Hinzu kommt: Abstrakt heißt nicht inhaltsleer! Denn ich schlage vor, die allgemein formulierten Prinzipien mit einem verpflichtenden Corporate-Governance-Reporting zu verknüpfen: Unternehmen müssten dann im Sinne eines „Apply-and-explain“-Prinzips detailliert erläutern, wie sie die 20 Prinzipien umgesetzt haben – nach dem Prinzip: gute Kommunikation statt normierte Information. Auf diese Weise würden die abstrakten Vorgaben mit Leben gefüllt.

Diese Reports sollten jederzeit auf der Webseite einsehbar sein. Zu ergänzen wären sie um Anlagen mit Empfehlungen, auf die § 161 Aktiengesetz („Entsprechenserklärung“, „comply-or-explain“) Bezug nimmt. Dabei wäre zu diskutieren, ob es eine oder mehrere Anlagen geben und wie diese aussehen sollten (z. B., Struktur einer „Checkliste“ zum Zwecke besserer Vergleichbarkeit).  Es wäre auch zu klären, welche Informationen für die relevanten Stakeholder – allen voran Investoren – in Zeiten von Big Data und Künstlicher Intelligenz wirklich wichtig sind und wie Umfang und Inhalt der Anlagen von Kapitalmarktorientierung, Unternehmensgröße, Eigentümerstruktur (z.
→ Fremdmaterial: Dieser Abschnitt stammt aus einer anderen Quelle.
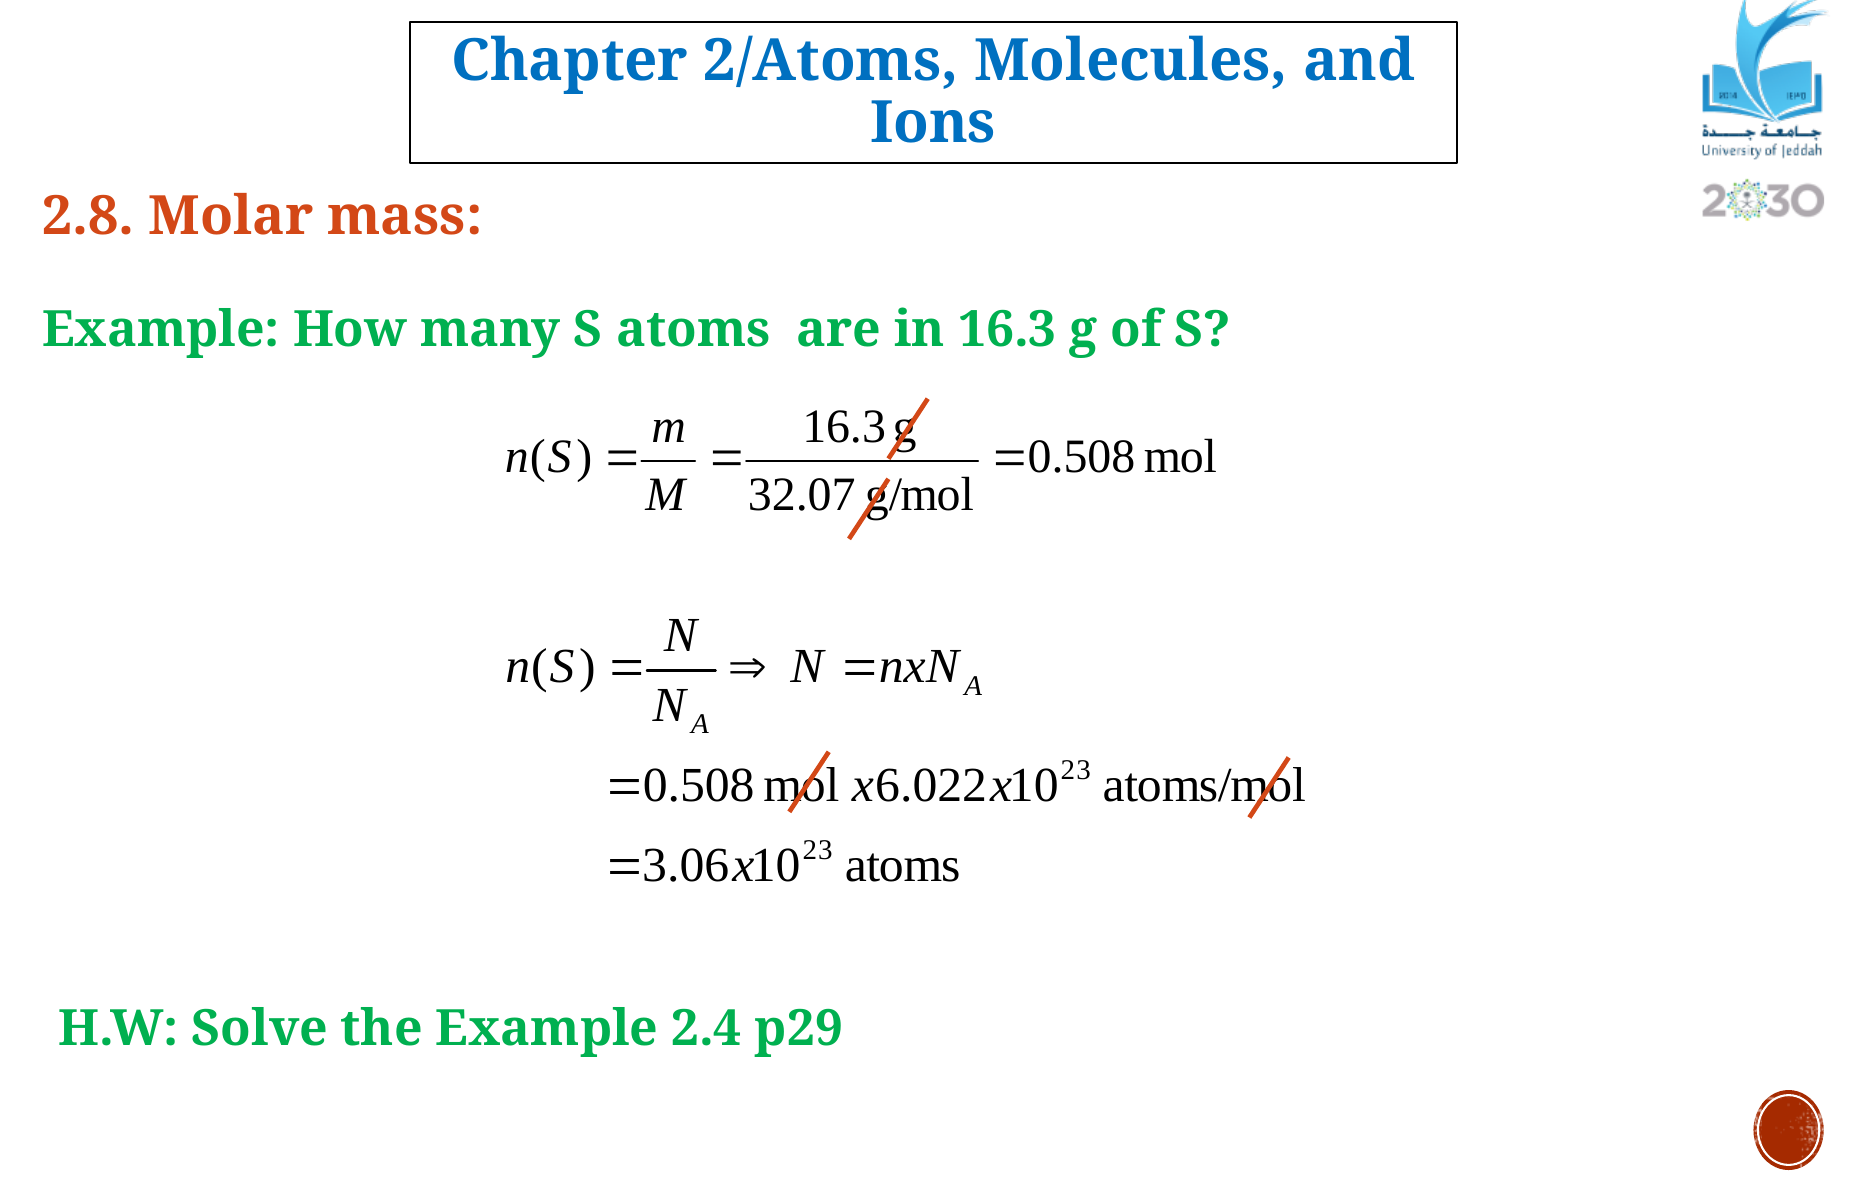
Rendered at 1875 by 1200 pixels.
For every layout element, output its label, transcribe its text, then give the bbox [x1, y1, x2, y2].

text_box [890, 401, 926, 457]
text_box H.W: Solve the Example 2.4 p29 [44, 987, 859, 1063]
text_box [851, 481, 886, 537]
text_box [502, 609, 1316, 889]
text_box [501, 400, 1223, 527]
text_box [1251, 759, 1287, 815]
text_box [791, 754, 828, 811]
text_box 2.8. Molar mass: [26, 173, 1150, 254]
picture [1681, 0, 1846, 227]
text_box Chapter 2/Atoms, Molecules, and Ions [409, 21, 1458, 164]
text_box Example: How many S atoms are in 16.3 g of S? [27, 288, 1515, 395]
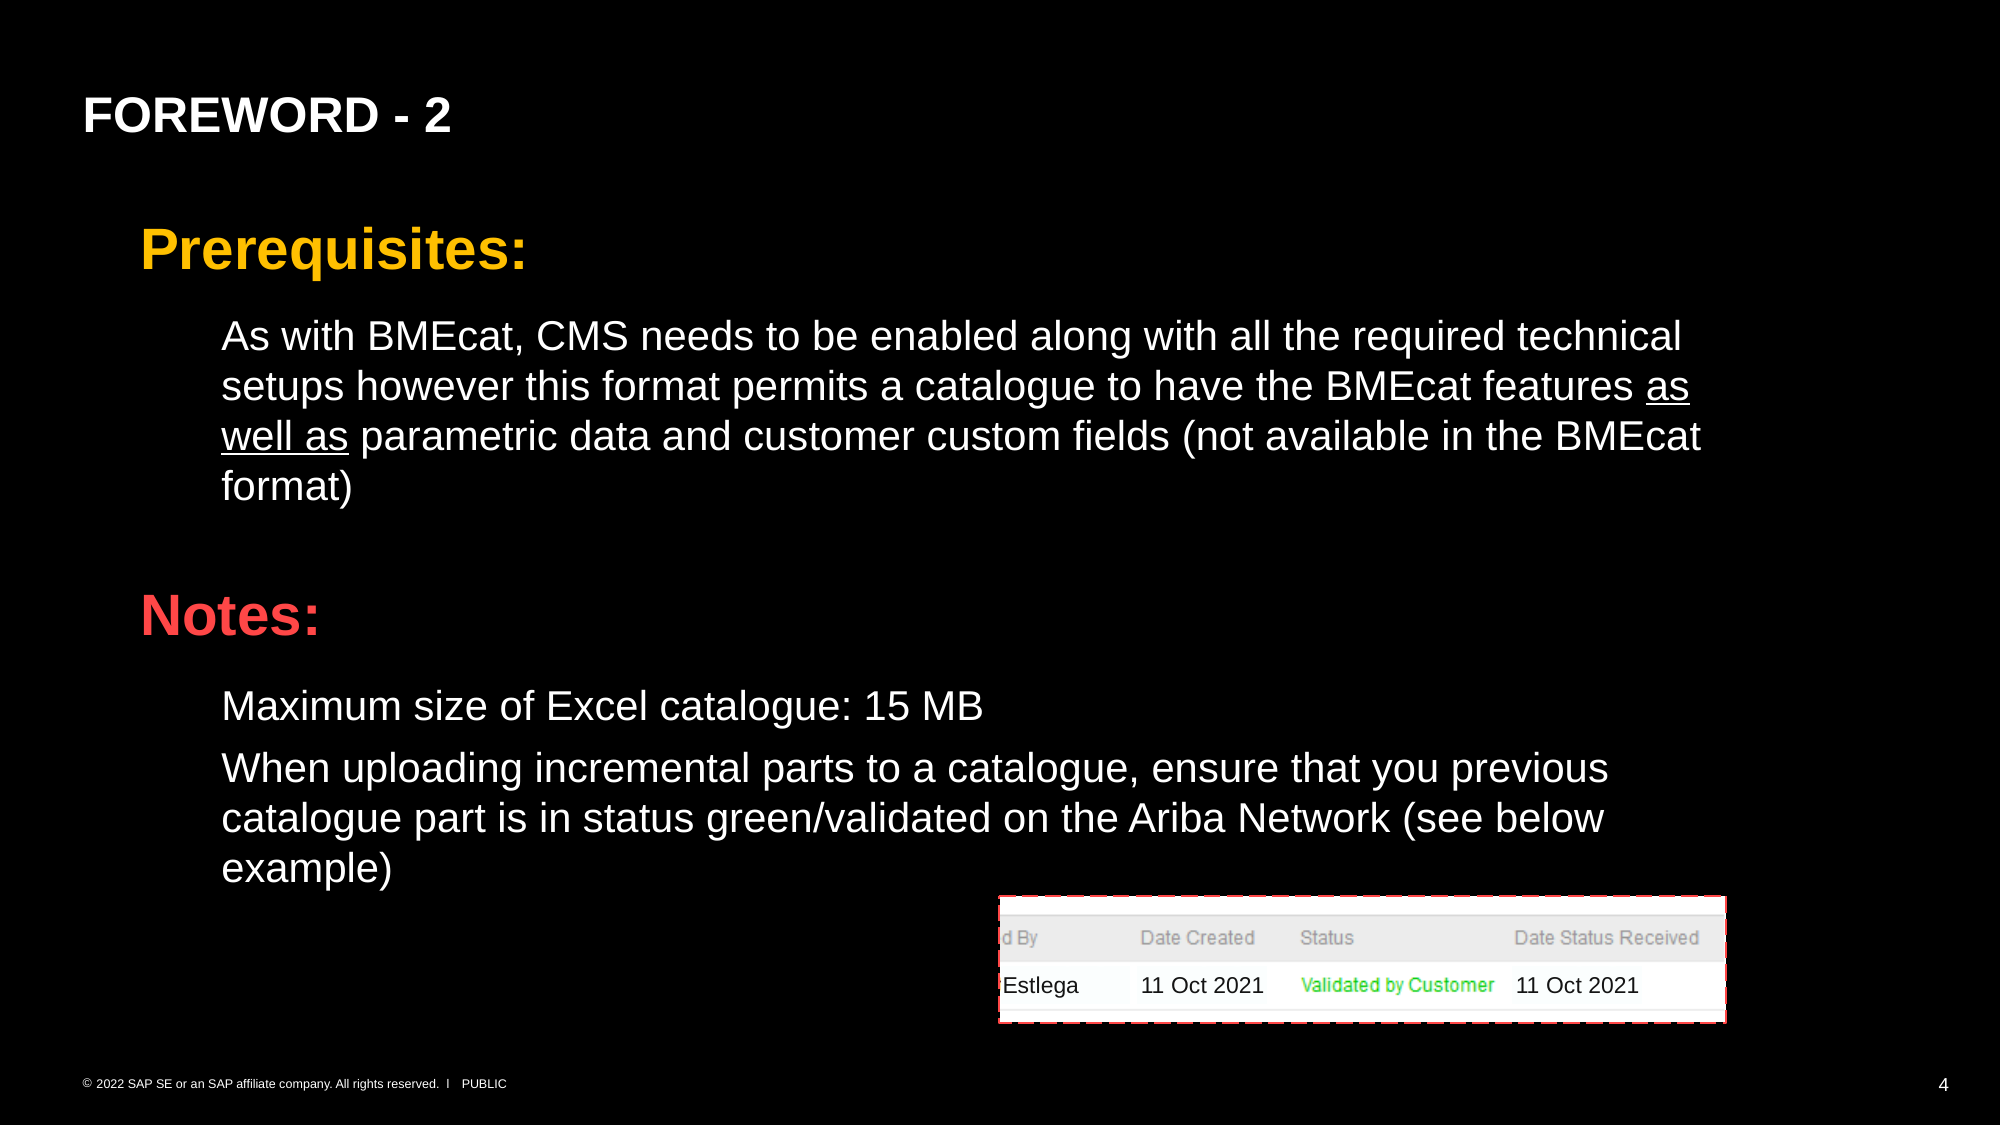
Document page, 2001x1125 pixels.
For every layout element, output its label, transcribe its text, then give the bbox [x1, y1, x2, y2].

B. Familienunternehmen und Öffentlich-rechtliche Eigentümer) und Branche (z. B., Finanzunternehmen) abhängig gemacht werden sollen.

Was ich also vorschlage ist ein KODEX mit zwei Ebenen: (1) Prinzipien, über die kommuniziert wird und (2) Empfehlungen, über die informiert wird. Beides regelmäßig und digital. Dabei scheint mir eine Prüfungspflicht entbehrlich.

Die Bedeutung der „Personal Governance“

Eine weitere wichtige Ergänzung des Kodex‘ neben dem Reporting sollten „Personal-Governance“-Grundsätze sein, die Ansprüche an Haltung und Verhalten einzelner Vorstände und Aufsichtsräte konkretisieren. Dieser Pfeiler guter Unternehmensführung hat in einem „Corporate-Governance“-Kodex nach meiner festen Überzeugung nichts zu suchen.

Mit den Berufsgrundsätzen der Vereinigung der Aufsichtsräte in Deutschland (VARD) existiert ein solcher Pfeiler bereits (zumindest für Aufsichtsräte). Im kommenden Jahr steht eine Überarbeitung an – hoffentlich im Zusammenspiel mit einem runderneuerten, modernen Kodex, der das Thema Governance entscheidend voranbringt.